I am affirmed and grateful and humbled and excited - and did I mention grateful? - to have been chosen by this year's esteemed and hardworking literature panel. When Amy Stolls called me, she found herself needing to spend a bit of time talking me down from a state of joyous near-hyperventilation. For a writer like me at the beginning of her career, an NEA fellowship is, as we like to say, huge. Here's a point of interest Amy insisted I include in this statement: for my application manuscript I submitted two short stories, one of which (excerpted above) was - and remains - unpublished: it's been rejected by twenty-one literary magazines. I share this information not just because I'll now do anything Amy says (she was so nice to me as I sobbed into the phone!) but also as a way to bolster writerly spirits and to confirm what we all know: that the appraisal of literature is a horrendously subjective business. So yes, I am grateful, but given the tremendous work submitted by so many others, I am acutely aware of the ordinary luck responsible for this year's panel having turned out to be the right audience for my fiction.
The fellowship will allow me the luxury of spending a good chunk of 2006 holed up in my writer's studio, a makeshift room constructed in the rafters of a leaky brick warehouse abutting the railroad tracks in downtown Tucson. In the studio I'll read a whole lot, take naps now and then, and write a novel.
From the short story "The Necessity of Certain Behaviors"
To escape from the hot city and the people in it, Lisa goes on an ecotourism trek in the mountains of a foreign country. To get there she endures a very long airplane ride. There is the usual business of camping equipment and protein bars and local guides in odd headgear carrying packs containing tea and dried meat. One day she becomes separated from her group of Americans, and after trudging half a day on a narrow path that doesn't look all that well-traveled, she comes to a village.
Lisa is thirsty, and relieved to have stumbled across civilization. She spent the last hour considering the possibility that when night fell the mountain goats could become aggressive. She'd read a novel set in Wyoming in which a wild goat attacks a tourist on a motorcycle. She is teary and grateful when a woman comes out of a hut and gives her a bowl with water in it. The woman watches her drink with a great deal of kindness, and then takes her by the hand. She brings Lisa into the hut and feeds her a stew of beans and a starchy root vegetable, flavored with spices.
They sit on stools six inches off the dirt floor. Lisa smiles and points at the food. She flashes a thumbs-up to the woman, who clearly doesn't understand. The woman is young, about Lisa's age, with muscular arms.

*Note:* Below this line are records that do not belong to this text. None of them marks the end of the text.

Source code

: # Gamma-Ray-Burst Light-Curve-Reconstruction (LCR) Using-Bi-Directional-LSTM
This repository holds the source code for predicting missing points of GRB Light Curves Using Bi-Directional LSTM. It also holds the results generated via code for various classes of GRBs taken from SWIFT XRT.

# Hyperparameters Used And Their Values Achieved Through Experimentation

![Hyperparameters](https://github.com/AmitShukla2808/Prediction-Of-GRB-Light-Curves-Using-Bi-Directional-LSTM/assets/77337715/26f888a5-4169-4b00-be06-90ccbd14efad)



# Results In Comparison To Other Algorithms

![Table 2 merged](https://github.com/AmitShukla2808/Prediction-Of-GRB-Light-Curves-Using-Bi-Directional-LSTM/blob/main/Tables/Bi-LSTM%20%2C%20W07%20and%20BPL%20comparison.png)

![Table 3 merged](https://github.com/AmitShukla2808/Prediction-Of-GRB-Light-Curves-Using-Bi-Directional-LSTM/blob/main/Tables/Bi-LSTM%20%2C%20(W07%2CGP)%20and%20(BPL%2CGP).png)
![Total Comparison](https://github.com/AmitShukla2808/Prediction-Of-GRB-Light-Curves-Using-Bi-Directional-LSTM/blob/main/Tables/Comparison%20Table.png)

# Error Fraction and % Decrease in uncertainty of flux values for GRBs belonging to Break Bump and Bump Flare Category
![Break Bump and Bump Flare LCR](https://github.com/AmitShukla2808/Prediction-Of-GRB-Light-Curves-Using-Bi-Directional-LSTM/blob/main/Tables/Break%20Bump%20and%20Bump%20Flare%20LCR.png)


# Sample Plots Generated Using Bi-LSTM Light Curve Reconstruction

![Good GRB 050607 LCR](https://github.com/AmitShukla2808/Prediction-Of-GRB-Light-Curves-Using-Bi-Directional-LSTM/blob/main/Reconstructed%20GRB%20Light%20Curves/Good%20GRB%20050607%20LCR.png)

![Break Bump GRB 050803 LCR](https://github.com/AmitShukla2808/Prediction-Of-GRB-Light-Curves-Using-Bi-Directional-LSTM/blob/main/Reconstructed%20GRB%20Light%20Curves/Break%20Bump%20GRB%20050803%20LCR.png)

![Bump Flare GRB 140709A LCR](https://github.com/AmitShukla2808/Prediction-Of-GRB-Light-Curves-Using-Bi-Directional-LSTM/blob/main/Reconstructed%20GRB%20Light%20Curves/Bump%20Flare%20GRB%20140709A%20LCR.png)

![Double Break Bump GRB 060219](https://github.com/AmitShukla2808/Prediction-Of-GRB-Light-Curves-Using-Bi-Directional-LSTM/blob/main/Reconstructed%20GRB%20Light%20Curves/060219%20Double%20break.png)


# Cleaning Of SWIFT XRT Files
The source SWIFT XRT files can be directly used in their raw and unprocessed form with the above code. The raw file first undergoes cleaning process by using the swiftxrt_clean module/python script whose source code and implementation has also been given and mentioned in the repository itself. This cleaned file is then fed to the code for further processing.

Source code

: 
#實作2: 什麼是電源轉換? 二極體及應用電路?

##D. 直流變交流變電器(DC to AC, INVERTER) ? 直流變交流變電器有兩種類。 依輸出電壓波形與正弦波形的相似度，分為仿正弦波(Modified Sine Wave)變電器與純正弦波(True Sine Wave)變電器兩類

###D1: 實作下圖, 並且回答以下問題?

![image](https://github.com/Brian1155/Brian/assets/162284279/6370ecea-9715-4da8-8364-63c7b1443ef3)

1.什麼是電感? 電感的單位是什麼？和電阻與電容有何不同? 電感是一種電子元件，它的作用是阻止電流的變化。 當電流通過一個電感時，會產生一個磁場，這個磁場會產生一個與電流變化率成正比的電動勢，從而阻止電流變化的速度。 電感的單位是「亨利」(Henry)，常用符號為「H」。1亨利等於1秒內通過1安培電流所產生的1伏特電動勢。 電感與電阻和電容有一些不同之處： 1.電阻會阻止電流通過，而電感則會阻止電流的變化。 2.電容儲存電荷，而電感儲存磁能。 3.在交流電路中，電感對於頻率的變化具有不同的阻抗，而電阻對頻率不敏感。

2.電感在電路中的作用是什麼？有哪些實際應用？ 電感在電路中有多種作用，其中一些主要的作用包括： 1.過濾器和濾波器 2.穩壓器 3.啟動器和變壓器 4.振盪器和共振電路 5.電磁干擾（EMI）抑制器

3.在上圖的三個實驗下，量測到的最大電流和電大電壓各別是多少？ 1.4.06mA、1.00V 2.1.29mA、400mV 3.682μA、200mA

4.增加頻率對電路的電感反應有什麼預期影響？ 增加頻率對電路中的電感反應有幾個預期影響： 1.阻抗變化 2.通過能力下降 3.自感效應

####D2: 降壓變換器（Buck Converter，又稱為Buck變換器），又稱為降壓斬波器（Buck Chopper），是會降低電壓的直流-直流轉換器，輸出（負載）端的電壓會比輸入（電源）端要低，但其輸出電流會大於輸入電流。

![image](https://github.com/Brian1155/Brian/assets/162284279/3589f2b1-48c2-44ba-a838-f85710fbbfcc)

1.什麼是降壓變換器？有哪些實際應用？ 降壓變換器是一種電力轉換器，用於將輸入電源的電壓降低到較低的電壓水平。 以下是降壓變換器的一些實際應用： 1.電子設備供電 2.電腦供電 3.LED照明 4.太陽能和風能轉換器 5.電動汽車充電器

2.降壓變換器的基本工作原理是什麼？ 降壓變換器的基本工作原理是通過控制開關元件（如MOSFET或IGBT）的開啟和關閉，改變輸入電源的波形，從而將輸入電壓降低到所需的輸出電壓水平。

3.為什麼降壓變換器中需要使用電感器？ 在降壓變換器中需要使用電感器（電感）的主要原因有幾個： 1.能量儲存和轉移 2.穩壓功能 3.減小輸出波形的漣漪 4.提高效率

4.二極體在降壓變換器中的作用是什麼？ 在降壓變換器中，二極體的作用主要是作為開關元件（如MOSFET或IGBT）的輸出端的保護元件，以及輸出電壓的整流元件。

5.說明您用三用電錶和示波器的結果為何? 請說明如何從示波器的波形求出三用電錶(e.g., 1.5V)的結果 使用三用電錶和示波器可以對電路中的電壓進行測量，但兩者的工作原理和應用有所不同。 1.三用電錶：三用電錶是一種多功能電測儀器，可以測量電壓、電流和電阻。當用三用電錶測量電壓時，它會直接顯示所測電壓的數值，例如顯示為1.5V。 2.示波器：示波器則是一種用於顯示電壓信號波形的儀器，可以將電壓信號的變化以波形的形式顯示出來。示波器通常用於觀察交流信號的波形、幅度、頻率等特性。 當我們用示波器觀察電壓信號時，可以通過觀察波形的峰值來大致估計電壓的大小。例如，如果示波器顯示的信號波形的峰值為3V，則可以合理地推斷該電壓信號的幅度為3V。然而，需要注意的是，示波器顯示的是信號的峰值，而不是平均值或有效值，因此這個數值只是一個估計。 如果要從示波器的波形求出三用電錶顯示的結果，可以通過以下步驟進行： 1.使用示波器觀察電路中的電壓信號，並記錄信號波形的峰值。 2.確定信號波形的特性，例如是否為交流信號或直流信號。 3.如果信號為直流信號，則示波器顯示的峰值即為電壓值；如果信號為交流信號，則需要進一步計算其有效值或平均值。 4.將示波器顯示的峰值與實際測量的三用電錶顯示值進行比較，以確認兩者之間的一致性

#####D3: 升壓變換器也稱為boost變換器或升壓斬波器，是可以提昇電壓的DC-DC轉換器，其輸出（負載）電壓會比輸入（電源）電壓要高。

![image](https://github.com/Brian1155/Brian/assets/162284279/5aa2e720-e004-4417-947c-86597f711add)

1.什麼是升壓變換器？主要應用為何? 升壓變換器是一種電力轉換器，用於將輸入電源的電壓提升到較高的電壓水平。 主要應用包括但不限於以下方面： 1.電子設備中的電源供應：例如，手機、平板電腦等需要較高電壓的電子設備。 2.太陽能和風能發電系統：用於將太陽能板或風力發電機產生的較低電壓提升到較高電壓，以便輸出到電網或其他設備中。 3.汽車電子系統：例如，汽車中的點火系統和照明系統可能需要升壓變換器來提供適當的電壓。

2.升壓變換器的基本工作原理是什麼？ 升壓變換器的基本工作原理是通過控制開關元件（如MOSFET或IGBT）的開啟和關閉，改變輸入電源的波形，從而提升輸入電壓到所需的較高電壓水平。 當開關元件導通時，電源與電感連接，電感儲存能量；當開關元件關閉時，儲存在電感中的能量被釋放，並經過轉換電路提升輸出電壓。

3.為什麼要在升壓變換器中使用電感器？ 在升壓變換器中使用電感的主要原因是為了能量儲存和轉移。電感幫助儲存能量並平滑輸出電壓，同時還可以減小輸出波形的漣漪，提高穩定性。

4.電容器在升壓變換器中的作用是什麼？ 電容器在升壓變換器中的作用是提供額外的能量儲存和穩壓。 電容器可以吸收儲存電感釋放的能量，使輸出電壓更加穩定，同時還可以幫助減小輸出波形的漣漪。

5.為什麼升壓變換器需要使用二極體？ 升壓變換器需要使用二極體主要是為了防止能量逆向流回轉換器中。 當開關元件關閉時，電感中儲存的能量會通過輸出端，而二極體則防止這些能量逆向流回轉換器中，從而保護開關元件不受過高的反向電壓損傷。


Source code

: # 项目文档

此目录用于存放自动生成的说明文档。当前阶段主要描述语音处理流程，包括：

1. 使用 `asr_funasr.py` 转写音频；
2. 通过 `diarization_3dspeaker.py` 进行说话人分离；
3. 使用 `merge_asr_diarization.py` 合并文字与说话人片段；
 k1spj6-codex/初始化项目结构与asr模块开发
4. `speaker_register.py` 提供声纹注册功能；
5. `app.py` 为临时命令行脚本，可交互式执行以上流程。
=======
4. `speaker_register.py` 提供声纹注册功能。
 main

She has a straight long nose and black eyes and moves with economy around her little hut. When Lisa is finished eating, the woman points to a mat on the floor and Lisa removes her two-hundred-dollar hiking boots and falls asleep.
When she wakes up it is still dark, and the woman is at the other side of the hut. She is washing herself, sitting cross-legged on a downy rug with a bowl of water in front of her. A single candle burns, illuminating her brown body. It occurs to Lisa that the woman might know she's being watched.
In the city where she's from she knew a man named Bennett who had full Greek eyelids and a cynical urban grin. Some mornings while she showered they'd pretend she wasn't aware he was watching her through the vinyl curtain, which was clear but tinted a flattering pink. Her selection of the curtain was deliberate. In the city where she is from, people who don't want to end up alone understand the necessity of certain behaviors.